Robert Haas <robertmhaas@gmail.com> writes:
> The one thing that still seems a little odd to me is that this caused
> a pin count to get orphaned. It seems reasonable that ignoring the
> AccessExclusiveLock could result in not-found errors trying to open a
> missing relation, and even fsync requests on a missing relation. But
> I don't see why that would cause the backend-local pin counts to get
> messed up, which makes me wonder if there really is another bug here
> somewhere.
According to Heikki's log, the Assert was in the startup process itself,
and it happened after an error:
> 2012-05-26 10:44:28.587 CEST 10270 FATAL: could not open file "base/21268/32994": No such file or directory
> 2012-05-26 10:44:28.588 CEST 10270 CONTEXT: writing block 2508 of relation base/21268/32994
> xlog redo multi-insert (init): rel 1663/21268/33006; blk 3117; 58 tuples
> TRAP: FailedAssertion("!(PrivateRefCount[i] == 0)", File: "bufmgr.c", Line: 1741)
> 2012-05-26 10:44:31.131 CEST 10269 LOG: startup process (PID 10270) was terminated by signal 6: Aborted
I don't think that code is meant to recover from errors anyway, so
the fact that it fails with a pin count held isn't exactly surprising.
But it might be worth looking at exactly which on_proc_exit callbacks
are installed in the startup process and what assumptions they make.

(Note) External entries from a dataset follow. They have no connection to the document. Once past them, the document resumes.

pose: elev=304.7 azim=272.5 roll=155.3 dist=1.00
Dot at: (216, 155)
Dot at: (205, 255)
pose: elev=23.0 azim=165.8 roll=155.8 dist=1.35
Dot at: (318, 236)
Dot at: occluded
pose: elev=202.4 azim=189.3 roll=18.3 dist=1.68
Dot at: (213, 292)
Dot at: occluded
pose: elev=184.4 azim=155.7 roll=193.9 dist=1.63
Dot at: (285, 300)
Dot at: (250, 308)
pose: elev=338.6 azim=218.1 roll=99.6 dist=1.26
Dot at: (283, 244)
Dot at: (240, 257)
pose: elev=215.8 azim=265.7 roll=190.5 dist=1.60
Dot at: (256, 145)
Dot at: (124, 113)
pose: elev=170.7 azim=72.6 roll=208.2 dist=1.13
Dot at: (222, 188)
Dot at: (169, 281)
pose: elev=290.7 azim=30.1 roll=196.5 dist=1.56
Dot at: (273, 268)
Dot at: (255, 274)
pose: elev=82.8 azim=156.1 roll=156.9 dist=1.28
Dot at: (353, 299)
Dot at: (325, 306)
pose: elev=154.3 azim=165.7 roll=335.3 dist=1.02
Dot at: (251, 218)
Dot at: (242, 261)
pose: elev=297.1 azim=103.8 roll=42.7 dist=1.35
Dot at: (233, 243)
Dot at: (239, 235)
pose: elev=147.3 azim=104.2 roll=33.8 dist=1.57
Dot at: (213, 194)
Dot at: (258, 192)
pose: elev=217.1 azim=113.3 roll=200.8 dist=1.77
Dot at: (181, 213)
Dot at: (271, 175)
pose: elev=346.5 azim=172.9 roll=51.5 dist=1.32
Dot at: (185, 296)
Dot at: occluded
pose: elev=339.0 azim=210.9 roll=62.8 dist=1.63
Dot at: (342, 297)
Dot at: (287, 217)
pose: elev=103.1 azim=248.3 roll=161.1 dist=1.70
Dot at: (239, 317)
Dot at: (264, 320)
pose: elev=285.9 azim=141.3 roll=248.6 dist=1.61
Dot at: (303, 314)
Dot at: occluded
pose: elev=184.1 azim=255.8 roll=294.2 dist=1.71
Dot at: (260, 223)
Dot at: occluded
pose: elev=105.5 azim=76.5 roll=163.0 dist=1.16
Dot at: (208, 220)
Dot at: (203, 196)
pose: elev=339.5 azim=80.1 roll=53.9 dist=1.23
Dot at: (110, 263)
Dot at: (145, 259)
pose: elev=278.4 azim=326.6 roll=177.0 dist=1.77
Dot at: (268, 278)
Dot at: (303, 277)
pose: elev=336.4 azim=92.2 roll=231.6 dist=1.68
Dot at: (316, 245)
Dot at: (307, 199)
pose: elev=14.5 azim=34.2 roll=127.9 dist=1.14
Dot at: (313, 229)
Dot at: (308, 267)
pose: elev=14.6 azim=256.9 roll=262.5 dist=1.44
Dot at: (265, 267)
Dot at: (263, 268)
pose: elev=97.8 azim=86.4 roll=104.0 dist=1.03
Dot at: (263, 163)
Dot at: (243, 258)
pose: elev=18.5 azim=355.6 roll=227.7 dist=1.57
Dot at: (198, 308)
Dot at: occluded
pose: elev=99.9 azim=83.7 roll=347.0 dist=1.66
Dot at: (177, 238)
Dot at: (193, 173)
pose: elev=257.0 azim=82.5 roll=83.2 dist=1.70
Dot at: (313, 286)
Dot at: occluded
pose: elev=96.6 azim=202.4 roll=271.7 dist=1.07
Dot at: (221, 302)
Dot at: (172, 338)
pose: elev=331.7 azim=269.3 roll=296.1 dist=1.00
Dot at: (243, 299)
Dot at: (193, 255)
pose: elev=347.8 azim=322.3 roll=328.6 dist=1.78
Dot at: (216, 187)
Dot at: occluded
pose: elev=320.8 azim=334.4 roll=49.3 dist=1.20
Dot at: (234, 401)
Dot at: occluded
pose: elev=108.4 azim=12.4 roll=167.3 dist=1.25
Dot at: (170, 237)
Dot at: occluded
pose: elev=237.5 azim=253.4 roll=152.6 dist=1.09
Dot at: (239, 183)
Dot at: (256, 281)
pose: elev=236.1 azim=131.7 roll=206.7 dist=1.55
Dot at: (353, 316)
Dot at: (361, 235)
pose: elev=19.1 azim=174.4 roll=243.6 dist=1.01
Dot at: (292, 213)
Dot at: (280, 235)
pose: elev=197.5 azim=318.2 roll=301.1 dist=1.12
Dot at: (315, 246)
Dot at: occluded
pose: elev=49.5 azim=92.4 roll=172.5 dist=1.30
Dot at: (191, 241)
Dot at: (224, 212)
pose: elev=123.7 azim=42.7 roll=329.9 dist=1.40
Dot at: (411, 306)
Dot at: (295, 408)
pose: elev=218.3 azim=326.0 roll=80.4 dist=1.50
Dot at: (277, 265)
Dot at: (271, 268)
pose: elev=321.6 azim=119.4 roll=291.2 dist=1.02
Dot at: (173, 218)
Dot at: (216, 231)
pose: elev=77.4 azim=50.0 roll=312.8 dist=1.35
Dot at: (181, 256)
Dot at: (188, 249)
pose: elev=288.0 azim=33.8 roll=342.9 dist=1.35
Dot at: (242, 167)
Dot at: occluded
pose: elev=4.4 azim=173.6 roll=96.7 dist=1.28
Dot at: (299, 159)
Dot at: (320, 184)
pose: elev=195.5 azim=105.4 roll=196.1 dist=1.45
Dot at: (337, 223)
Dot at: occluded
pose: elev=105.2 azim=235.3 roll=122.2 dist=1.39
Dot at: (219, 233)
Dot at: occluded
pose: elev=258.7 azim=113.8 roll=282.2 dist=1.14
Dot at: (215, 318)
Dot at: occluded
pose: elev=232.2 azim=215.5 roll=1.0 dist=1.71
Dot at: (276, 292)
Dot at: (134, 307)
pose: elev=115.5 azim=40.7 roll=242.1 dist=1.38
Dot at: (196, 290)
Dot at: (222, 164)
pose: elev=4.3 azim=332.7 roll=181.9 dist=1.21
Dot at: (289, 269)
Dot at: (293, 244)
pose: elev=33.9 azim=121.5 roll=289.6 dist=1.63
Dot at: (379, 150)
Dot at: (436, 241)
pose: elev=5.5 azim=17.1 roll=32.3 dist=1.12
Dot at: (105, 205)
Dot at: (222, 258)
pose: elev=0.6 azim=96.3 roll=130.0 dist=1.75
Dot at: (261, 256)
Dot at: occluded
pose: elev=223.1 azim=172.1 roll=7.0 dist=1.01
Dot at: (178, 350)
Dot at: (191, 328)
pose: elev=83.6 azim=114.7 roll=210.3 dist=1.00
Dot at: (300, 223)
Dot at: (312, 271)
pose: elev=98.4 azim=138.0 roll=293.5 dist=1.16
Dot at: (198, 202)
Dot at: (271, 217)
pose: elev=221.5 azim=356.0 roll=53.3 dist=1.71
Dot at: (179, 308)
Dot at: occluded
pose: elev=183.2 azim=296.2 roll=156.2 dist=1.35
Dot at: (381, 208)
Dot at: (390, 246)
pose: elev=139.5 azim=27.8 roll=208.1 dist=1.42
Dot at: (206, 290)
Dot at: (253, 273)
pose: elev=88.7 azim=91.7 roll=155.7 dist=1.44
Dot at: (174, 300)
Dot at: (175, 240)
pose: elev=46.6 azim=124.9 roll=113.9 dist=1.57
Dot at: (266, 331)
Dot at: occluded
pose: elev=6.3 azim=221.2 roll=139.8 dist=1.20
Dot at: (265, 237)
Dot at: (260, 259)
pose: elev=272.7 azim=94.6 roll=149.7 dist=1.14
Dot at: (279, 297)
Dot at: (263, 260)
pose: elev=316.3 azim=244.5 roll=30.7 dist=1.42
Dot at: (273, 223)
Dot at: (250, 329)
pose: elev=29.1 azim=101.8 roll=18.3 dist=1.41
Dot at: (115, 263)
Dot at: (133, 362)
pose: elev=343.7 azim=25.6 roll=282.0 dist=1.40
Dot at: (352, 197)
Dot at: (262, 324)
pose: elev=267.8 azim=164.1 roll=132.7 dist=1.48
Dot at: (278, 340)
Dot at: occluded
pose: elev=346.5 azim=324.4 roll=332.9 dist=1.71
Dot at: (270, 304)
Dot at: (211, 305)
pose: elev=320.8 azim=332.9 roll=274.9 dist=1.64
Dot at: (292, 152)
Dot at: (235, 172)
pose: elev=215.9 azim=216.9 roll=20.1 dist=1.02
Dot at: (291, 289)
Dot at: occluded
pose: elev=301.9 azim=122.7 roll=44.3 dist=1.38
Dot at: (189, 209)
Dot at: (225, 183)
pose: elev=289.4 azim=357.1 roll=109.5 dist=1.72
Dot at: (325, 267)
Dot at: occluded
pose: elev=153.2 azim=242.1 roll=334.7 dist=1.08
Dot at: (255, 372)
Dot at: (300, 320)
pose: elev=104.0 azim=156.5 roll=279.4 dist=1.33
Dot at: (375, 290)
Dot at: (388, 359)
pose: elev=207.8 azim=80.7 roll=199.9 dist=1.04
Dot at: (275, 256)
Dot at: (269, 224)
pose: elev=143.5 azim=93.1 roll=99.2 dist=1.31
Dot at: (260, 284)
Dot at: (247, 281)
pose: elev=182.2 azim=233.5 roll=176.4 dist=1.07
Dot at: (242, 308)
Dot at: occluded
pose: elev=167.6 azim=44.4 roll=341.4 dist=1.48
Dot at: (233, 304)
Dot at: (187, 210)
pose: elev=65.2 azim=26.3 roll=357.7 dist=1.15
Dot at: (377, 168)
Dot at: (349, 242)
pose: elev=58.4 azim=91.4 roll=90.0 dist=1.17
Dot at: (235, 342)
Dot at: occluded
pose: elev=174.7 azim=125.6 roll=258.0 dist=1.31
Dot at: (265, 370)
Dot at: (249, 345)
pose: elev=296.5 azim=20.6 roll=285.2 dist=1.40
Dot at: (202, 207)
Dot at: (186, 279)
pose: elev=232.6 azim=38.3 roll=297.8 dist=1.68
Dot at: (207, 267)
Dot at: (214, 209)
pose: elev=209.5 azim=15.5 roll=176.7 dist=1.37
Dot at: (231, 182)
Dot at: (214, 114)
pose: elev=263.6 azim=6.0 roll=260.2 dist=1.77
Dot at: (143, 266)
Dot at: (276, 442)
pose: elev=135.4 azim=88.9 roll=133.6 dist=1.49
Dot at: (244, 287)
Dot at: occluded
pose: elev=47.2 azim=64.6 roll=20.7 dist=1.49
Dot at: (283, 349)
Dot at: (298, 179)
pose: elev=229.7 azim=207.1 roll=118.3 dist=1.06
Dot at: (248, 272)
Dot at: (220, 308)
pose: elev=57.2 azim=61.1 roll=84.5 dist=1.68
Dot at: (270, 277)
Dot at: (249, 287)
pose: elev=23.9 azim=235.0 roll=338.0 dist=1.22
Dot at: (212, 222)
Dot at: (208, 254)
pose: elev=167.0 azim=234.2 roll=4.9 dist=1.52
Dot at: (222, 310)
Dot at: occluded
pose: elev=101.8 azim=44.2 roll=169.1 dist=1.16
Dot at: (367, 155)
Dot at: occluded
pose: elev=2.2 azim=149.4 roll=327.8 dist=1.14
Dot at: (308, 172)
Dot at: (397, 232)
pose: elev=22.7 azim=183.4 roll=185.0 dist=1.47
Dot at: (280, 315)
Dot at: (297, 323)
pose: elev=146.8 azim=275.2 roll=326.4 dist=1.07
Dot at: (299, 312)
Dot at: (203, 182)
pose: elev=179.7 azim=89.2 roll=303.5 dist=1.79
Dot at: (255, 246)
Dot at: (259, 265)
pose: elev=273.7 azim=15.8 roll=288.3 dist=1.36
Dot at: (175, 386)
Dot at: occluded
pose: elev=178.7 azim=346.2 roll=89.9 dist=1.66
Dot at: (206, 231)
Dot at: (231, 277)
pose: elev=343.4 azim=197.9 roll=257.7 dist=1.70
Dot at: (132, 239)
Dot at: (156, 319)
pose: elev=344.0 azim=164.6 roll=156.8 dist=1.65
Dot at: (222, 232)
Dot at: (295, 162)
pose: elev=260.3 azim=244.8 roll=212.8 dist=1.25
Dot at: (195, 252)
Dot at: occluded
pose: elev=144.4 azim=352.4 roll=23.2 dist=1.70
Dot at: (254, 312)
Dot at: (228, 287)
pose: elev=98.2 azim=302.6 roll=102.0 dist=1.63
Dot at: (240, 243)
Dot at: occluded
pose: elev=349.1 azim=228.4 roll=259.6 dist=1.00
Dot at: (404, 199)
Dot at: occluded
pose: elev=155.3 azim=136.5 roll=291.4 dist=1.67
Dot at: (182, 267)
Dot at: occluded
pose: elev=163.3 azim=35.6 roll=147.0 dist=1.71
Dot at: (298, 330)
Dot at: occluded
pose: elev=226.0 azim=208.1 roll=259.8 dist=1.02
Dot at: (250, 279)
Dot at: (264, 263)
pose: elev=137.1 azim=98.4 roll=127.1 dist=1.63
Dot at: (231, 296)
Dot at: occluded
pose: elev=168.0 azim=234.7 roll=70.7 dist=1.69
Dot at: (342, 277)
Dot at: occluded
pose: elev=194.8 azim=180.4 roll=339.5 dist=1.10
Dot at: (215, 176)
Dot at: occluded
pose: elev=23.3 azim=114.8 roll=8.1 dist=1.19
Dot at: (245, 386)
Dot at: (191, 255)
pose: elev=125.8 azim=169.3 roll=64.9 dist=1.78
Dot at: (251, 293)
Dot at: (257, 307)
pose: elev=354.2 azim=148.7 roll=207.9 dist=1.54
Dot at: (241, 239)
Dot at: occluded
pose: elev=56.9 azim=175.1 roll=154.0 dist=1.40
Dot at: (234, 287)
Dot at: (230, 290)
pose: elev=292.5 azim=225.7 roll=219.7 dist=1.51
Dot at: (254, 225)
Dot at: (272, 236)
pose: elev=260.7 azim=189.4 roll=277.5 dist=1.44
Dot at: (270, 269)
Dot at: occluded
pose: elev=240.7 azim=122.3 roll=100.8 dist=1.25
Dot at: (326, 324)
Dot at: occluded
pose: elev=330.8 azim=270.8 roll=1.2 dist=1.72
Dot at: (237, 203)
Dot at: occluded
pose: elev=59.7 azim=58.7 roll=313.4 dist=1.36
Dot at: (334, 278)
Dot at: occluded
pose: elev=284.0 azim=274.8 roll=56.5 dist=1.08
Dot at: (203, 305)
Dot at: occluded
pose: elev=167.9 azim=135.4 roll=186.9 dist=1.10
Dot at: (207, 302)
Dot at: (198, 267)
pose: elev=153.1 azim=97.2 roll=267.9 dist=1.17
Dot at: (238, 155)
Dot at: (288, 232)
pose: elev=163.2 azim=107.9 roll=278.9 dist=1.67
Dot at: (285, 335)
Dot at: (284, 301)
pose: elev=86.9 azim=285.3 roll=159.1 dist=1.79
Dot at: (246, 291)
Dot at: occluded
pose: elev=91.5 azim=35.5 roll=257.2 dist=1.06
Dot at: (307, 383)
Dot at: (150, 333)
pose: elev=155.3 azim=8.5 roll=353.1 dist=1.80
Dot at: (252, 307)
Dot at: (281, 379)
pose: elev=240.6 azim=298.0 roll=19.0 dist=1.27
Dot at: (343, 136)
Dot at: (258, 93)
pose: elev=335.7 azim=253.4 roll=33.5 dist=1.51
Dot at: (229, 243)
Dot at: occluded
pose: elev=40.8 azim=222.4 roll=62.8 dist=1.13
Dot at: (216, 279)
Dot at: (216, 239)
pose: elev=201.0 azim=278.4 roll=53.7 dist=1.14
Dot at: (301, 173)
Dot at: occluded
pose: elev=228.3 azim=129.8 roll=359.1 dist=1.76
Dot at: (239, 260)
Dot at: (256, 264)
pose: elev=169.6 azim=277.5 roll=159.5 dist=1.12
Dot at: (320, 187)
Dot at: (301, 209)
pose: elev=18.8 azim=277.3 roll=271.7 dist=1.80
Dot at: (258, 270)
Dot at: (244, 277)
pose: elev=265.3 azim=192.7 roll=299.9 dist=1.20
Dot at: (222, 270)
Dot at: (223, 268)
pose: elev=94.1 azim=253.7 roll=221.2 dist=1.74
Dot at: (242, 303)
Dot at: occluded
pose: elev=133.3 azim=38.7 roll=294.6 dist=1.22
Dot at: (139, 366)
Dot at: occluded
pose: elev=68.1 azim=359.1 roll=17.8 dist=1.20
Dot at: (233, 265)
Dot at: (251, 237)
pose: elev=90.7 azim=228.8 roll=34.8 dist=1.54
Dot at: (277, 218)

As for where the error came from in the first place, it's easy to
imagine somebody who's not got the word about the AccessExclusiveLock
reading pages of the table into buffers that have already been scanned
by the DROP. So you'd end up with orphaned buffers belonging to a
vanished table. If somebody managed to dirty them by setting hint bits
(we do allow that in HS mode no?) then later you'd have various processes
trying to write the buffer before recycling it, which seems to fit the
reported error.
regards, tom lane